The Woodchucks were first seen in Walt Disney's Comics & Stories #125 (Dell Comics, February, 1951), in a story about the boys' struggle to achieve the rank of Brigadier General. That was actually a relatively low rank in the Woodchucks — in the outfit's very next appearance (#132, September, 1951), they became ten-star generals. The ranks and titles only went up from there. Before long, extravagant offices such as K.I.N.G. (Knightly Intrepid Natatorial Guardian) and S.S.S.S.A.S.O.S.S. (Supremely Sagacious Spoor Sniffer and Saver of Stranded Souls) became a Junior Woodchucks hallmark; and merit badges were given out by the quart.
The Woodchucks worked well as a source of conflict between Donald and his nephews, but they really shone as assistant adventurers when Donald's Uncle Scrooge went treasure hunting. It was in this capacity that they were first seen using their most famous accessory, The Junior Woodchucks' Guide Book, which occurred in Dell's Uncle Scrooge #5 (March, 1954). In many subsequent appearances, this fabulous tome proved to contain far more than the expected animal lore and camping tips — it was also useful for everything from advanced chemical analysis to translating ancient languages that have baffled generations of scholars. If there were limits to this font of inexhaustible knowledge, the readers never saw them.

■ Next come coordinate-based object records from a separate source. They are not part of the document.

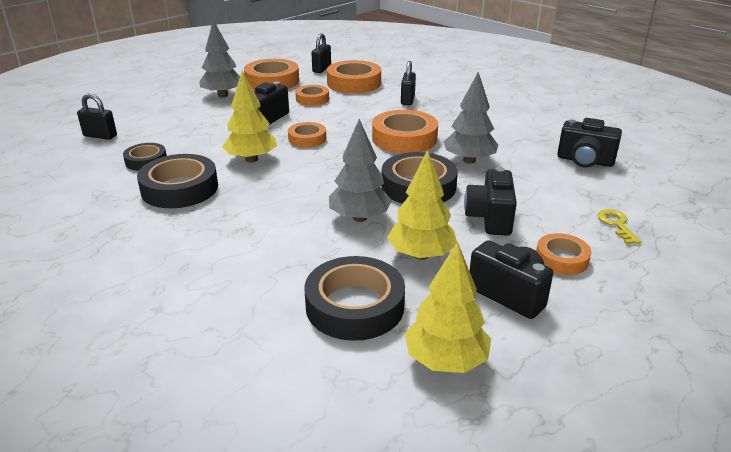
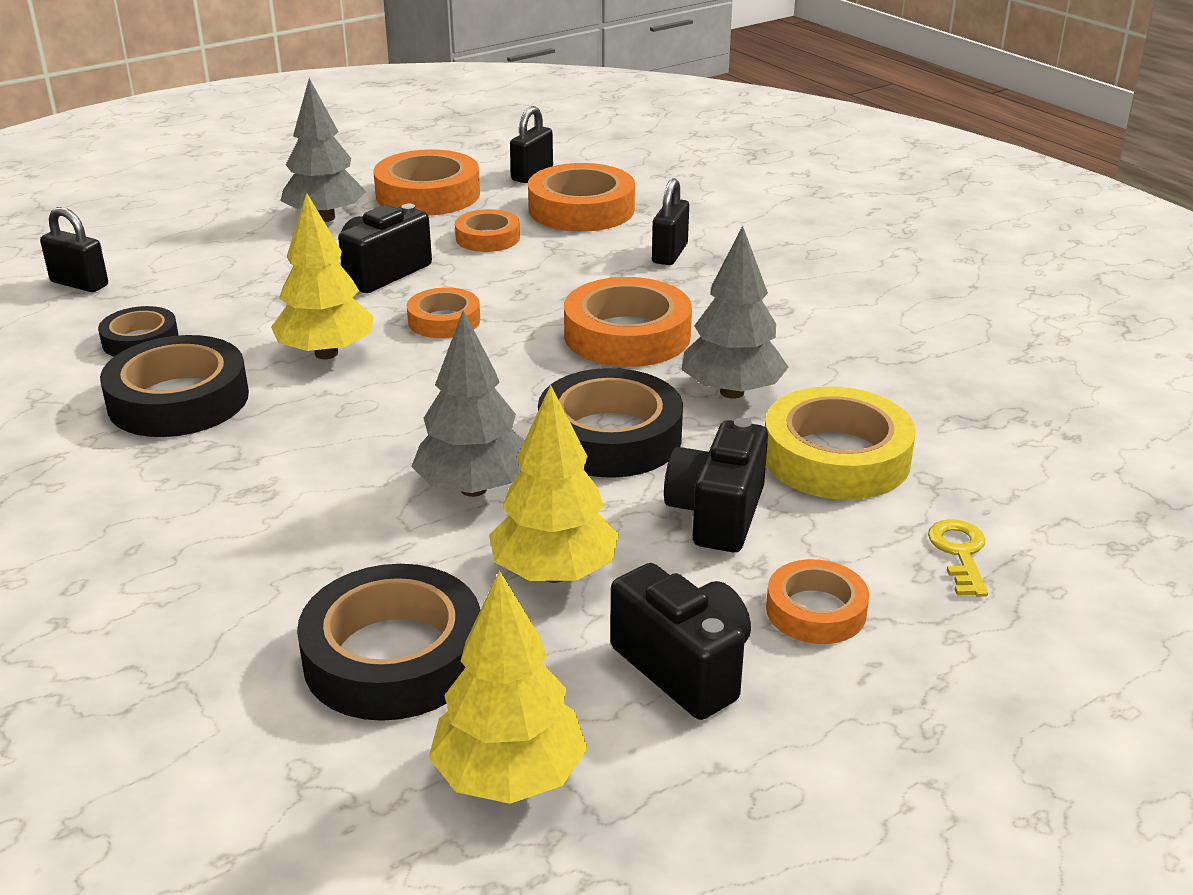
camera: 10 degrees right, 0 degrees up
black camera [557,118,622,168] -> none
none -> yellow tape [765,386,916,500]

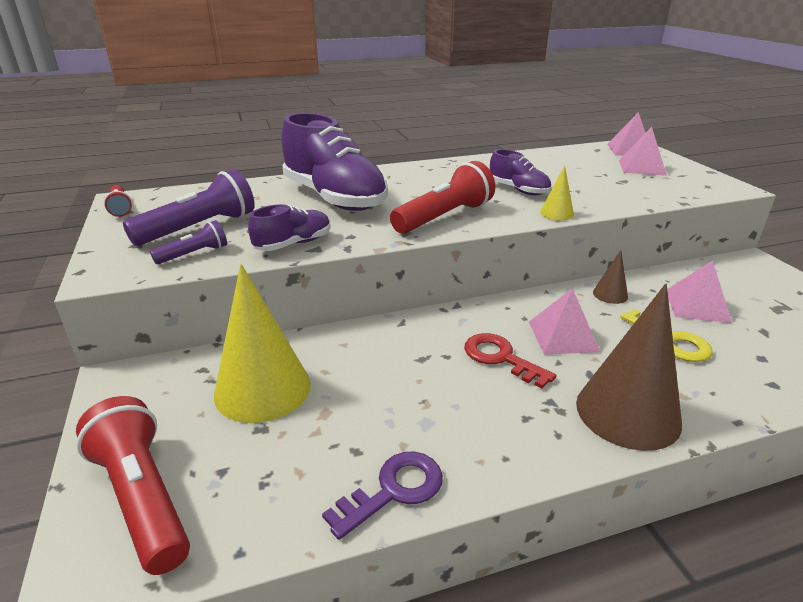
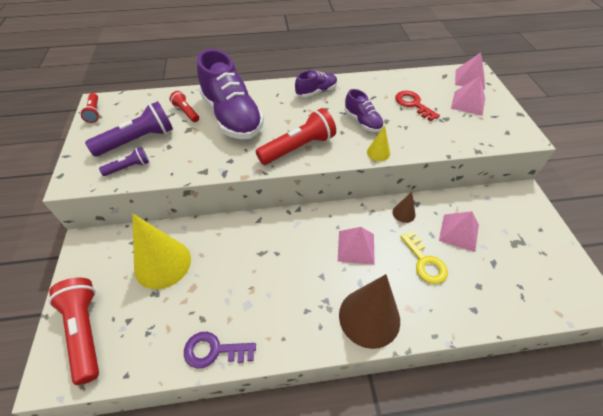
camera: 10 degrees right, 20 degrees up
purple shoe [248,204,331,251] -> purple shoe moved to [295,70,337,98]
purple key [322,452,443,540] -> purple key turned 150 degrees counterclockwise [184,332,256,368]
red key [464,333,556,389] -> red key moved to [395,91,440,121]
none -> red flashlight [169,91,199,122]

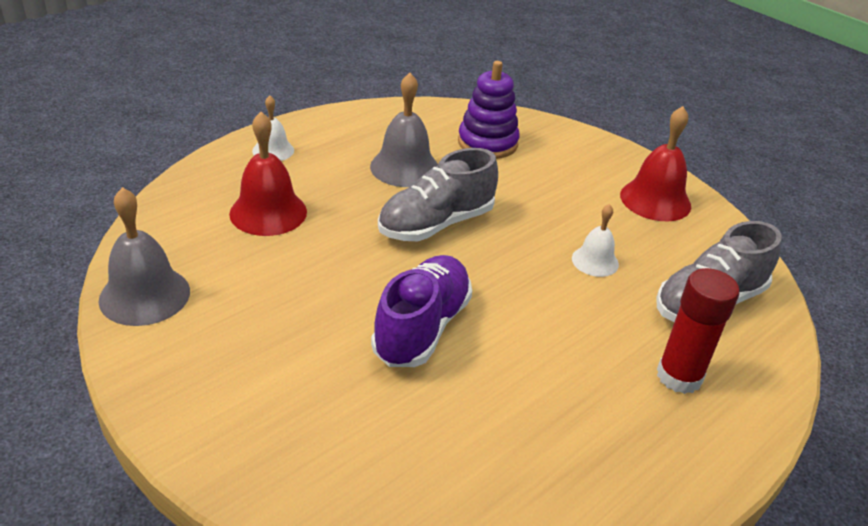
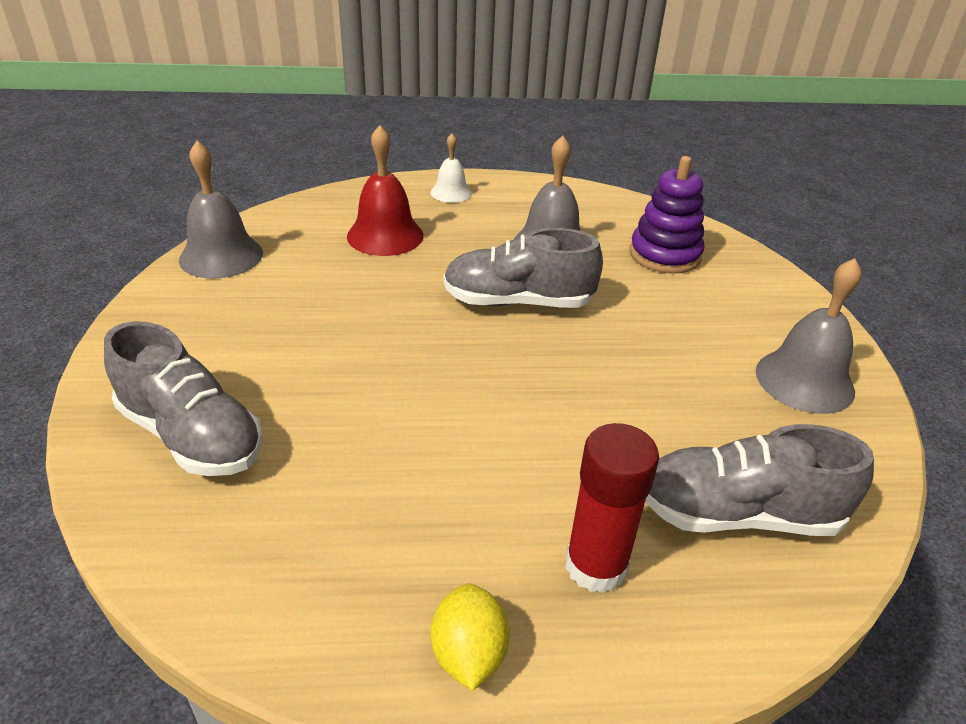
camera: 40 degrees right, 0 degrees up
purple shoe [371,255,472,367] -> none
white bell [572,204,619,277] -> none
red bell [620,106,691,221] -> grey bell [756,258,862,414]
none -> grey shoe [104,321,263,476]
none -> yellow lemon [431,583,510,691]

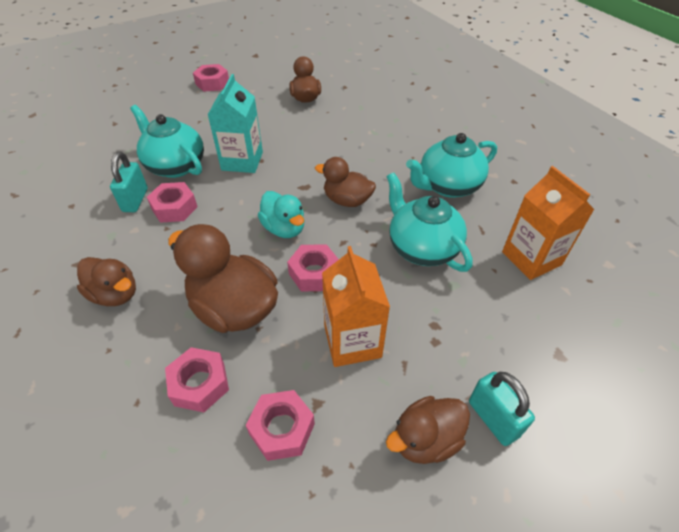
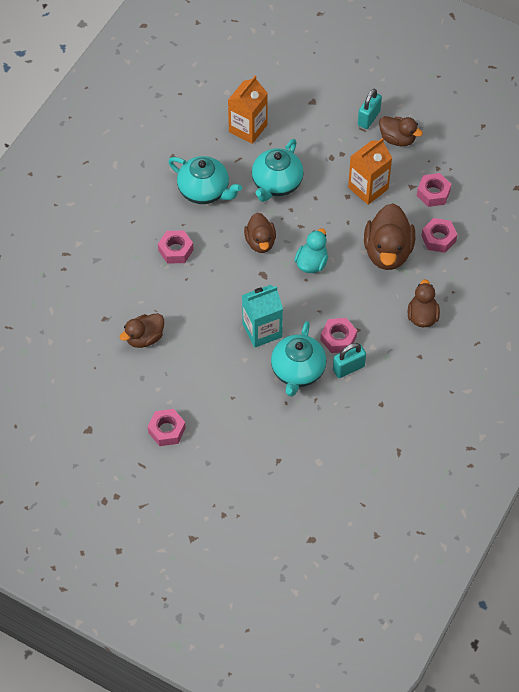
camera: 120 degrees left, 10 degrees up
pink nut [287,244,339,292] -> pink nut moved to [158,230,194,264]

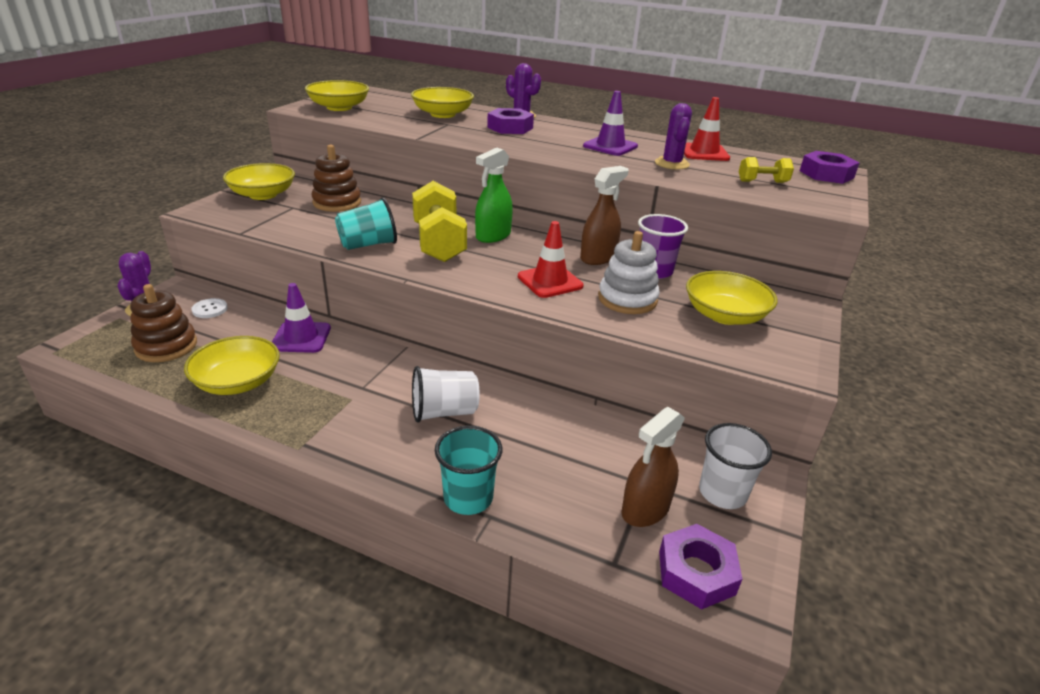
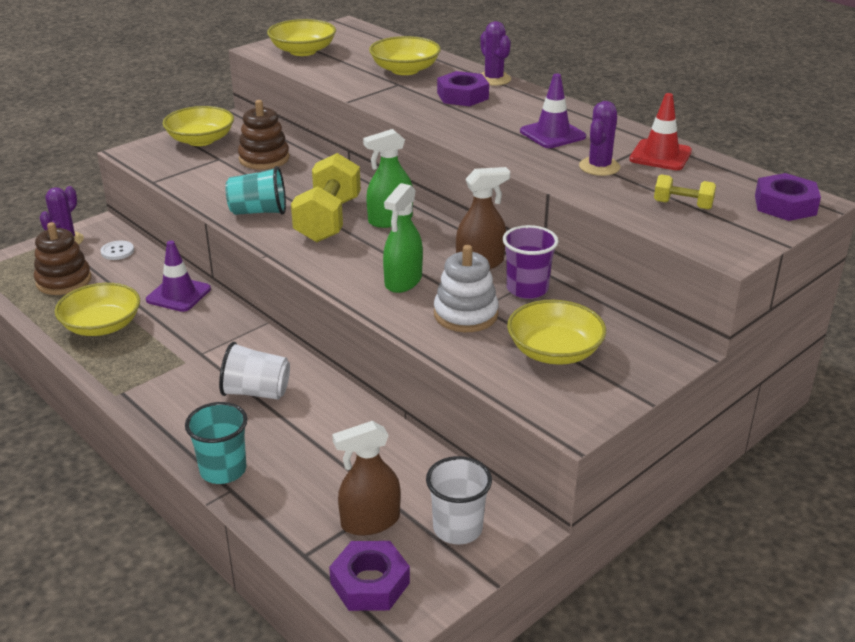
camera: 25 degrees right, 0 degrees up
red traffic cone [518,221,584,298] -> green spray bottle [383,183,423,293]

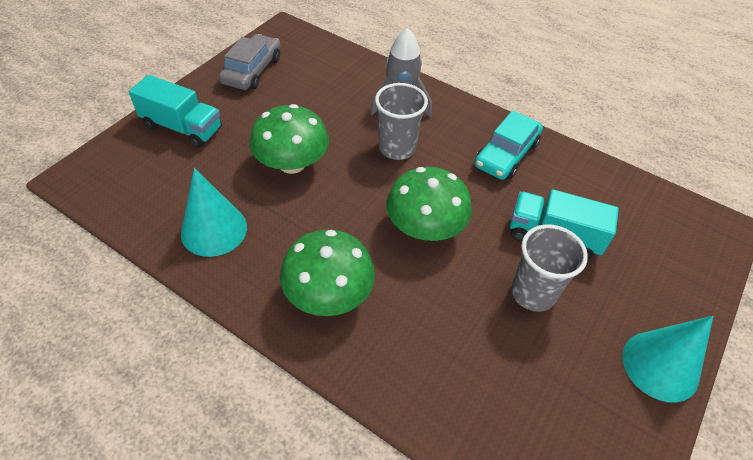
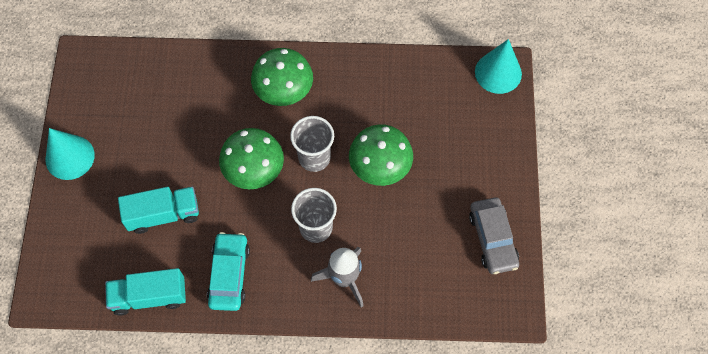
camera: 150 degrees right, 15 degrees up
turquoise truck [129,75,222,148] -> turquoise truck moved to [105,268,186,316]
turquoise cone [181,168,247,257] -> turquoise cone moved to [475,39,522,94]
grey cup [511,224,588,312] -> grey cup moved to [290,116,334,172]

The Junior Woodchucks got their own comic with a cover date of August, 1966, but it was published only sporadically at first. With the sixth issue (July, 1970), Barks, who had retired in 1966, was lured back to provide scripts, to be illustrated by other artists. These stories were frequently done as eco-fables, with the Woodchucks representing Nature and Uncle Scrooge as Heavy Industry. The last Barks script appeared in #25 (March, 1974), but the title lasted as long as Gold Key Comics, which had been handling the Disney license since 1962, remained in the comic book publishing business. The last issue was #81, dated July, 1984.
After 40 years in comics, Scrooge became a TV star, and that's how the Woodchucks got into animation. Huey, Dewey and Louie were regular characters in DuckTales, a half-hour show based on Barks's comic books of the 1950s, and frequently appeared as Woodchucks. The show ran from 1987-89, and still turns up occasionally in reruns. There, their identical voices were done by Russi Taylor (Strawberry Shortcake).
Like most of Barks's memorable creations — Gladstone Gander, Gyro Gearloose etc. — The Junior Woodchucks were picked up by Disney comic book licensees all over the world. Even today, they can be seen wherever Disney comics are published.